GVB heeft [verweerster] ander werk aangeboden in de loge van Garage Zuid, een interne functie binnen GVB. Op 22 februari 2016 heeft [verweerster] zich ziek gemeld voor dit werk. De bedrijfsarts heeft op 24 februari 2016 geoordeeld dat [verweerster] geschikt was passend werk te verrichten en heeft een (aangepaste) Functiemogelijkhedenlijst (FML) opgesteld. [verweerster] heeft haar werk bij de loge van Garage Zuid daarop niet hervat.
1.9.
Op 29 februari 2016 heeft GVB de loonbetaling aan [verweerster] stopgezet, omdat zij haar werk in de loge van Garage Zuid niet hervatte.
1.10.
Op verzoek van [verweerster] is een deskundigenoordeel aan het UWV gevraagd over de passendheid van het werk in de loge van Garage Zuid.
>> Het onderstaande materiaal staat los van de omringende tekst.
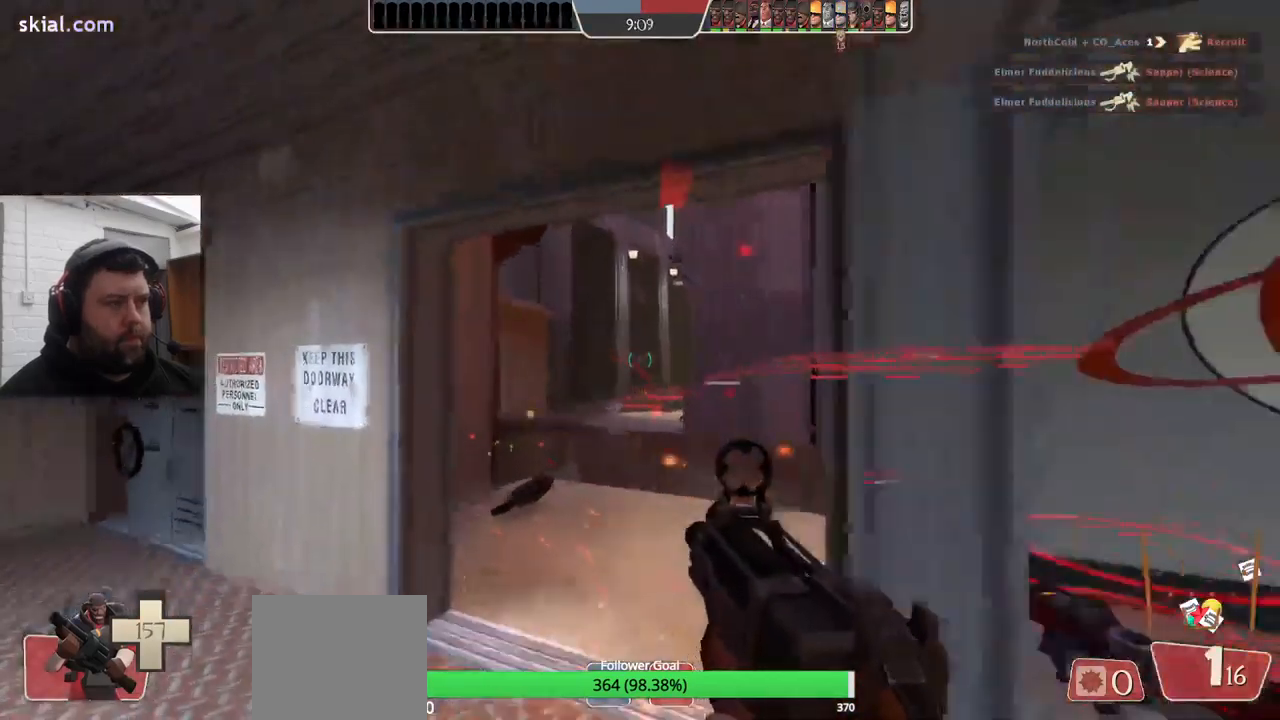
{"buttons": [], "left_stick": "up", "right_stick": "center", "events": [[67, "left_stick", "down-left"], [133, "R2", "up"], [167, "left_stick", "center"], [283, "R1", "down"], [283, "left_stick", "up-left"], [350, "R1", "up"], [483, "left_stick", "up"]]}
De arbeidsdeskundige van het UWV heeft op 23 januari 2017 geoordeeld dat het aangeboden werk passend was.
1.11.
Op 2 maart 2016 heeft [verweerster] opnieuw een deskundigenoordeel aan het UWV gevraagd ten aanzien van haar eigen re-integratieverplichtingen. De uitkomst daarvan, afgegeven op 20 april 2016, was dat de door [verweerster] uitgevoerde re-integratie inspanningen voldoende waren.
1.12.
Bij brief van 29 april 2016 heeft GVB ten aanzien van het deskundigenoordeel van 20 april 2016 [verweerster] gewaarschuwd voor onder meer het achterhouden en verstrekken van onjuiste informatie aan het UWV, het niet voorleggen van een relevante vraag aan het UWV en het opgeven van een onjuist contactpersoon.
1.13.
Op 6 mei 2016 is [verweerster] hervat in passend werk. De loonstop van 29 februari 2016 is opgeheven. Op 24 mei 2016 heeft [verweerster] zich weer ziek gemeld, waarna de bedrijfsarts op 25 mei 2016 oordeelde dat zij nog steeds belastbaar was conform de FML zoals opgesteld op 24 februari 2016. [verweerster] heeft het werk hervat op 3 juni 2016.
1.14.
Op 28 juni 2016 heeft GVB een WIA-aanvraag bij het UWV ingediend voor [verweerster]. Bij beslissing van 24 augustus 2016 heeft het UWV beslist dat GVB niet aan haar re-integratieverplichtingen heeft voldaan en het loon van [verweerster] moet doorbetalen tot 14 september 2017, omdat GVB kort gezegd onvoldoende zou hebben gedaan aan re-integratiepogingen in spoor 1.
1.15.
Partijen hebben de re-integratie inspanningen voortgezet, zowel in het eigen werk van [verweerster] als in aangepaste werkzaamheden. Bij terugkoppelingen van 26 januari 2017, 16 maart 2017, 17 mei 2017 en 28 juni 2017 heeft de bedrijfsarts geadviseerd het eigen werk van [verweerster] geleidelijk uit te breiden en een volledige terugkeer in de eigen functie uit te proberen.
1.16.
De loondoorbetalingsplicht is door het UWV uiteindelijk bekort tot 17 juli 2017. Per die datum heeft het UWV een WIA-uitkering voor [verweerster] geweigerd. Bij (gecorrigeerde) beslissing van 19 oktober 2017 heeft het UVW geoordeeld dat het arbeidsongeschiktheidspercentage van [verweerster] 0% is. Daarbij heeft het UWV geschreven:
“Uit het oordeel van onze arts en arbeidsdeskundige blijkt dat u het werk dat u deed voordat u ziek werd, vanaf 17 juli 2017 weer kunt doen. (...) U bent daarom niet arbeidsongeschikt.”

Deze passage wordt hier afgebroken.